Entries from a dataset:
········

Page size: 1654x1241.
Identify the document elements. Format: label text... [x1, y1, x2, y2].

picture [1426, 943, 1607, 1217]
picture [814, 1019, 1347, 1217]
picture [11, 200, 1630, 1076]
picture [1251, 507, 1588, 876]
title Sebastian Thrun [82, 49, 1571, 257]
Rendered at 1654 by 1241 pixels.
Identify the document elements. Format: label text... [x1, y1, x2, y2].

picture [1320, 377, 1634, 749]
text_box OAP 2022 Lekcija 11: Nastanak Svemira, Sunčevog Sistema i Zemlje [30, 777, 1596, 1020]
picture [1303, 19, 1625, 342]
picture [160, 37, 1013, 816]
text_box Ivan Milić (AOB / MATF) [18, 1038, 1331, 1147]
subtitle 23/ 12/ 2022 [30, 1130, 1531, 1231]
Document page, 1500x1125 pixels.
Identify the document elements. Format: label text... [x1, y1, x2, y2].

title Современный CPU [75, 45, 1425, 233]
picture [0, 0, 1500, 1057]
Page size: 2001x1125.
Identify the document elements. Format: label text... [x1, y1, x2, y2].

········

SET PROBLEM: Copy out every line of the listing word for word, keeping each line exactly as it appears.

RESPONSE TO THE TASK:
Page size: 1654x1241.
Identify the document elements. Format: label text... [x1, y1, x2, y2].

picture [1426, 943, 1607, 1217]
picture [814, 1019, 1347, 1217]
picture [11, 200, 1630, 1076]
picture [1251, 507, 1588, 876]
title Sebastian Thrun [82, 49, 1571, 257]
Rendered at 1654 by 1241 pixels.
Identify the document elements. Format: label text... [x1, y1, x2, y2].

picture [1320, 377, 1634, 749]
text_box OAP 2022 Lekcija 11: Nastanak Svemira, Sunčevog Sistema i Zemlje [30, 777, 1596, 1020]
picture [1303, 19, 1625, 342]
picture [160, 37, 1013, 816]
text_box Ivan Milić (AOB / MATF) [18, 1038, 1331, 1147]
subtitle 23/ 12/ 2022 [30, 1130, 1531, 1231]
Document page, 1500x1125 pixels.
Identify the document elements. Format: label text... [x1, y1, x2, y2].

title Современный CPU [75, 45, 1425, 233]
picture [0, 0, 1500, 1057]
Page size: 2001x1125.
Identify the document elements. Format: label text... [x1, y1, x2, y2].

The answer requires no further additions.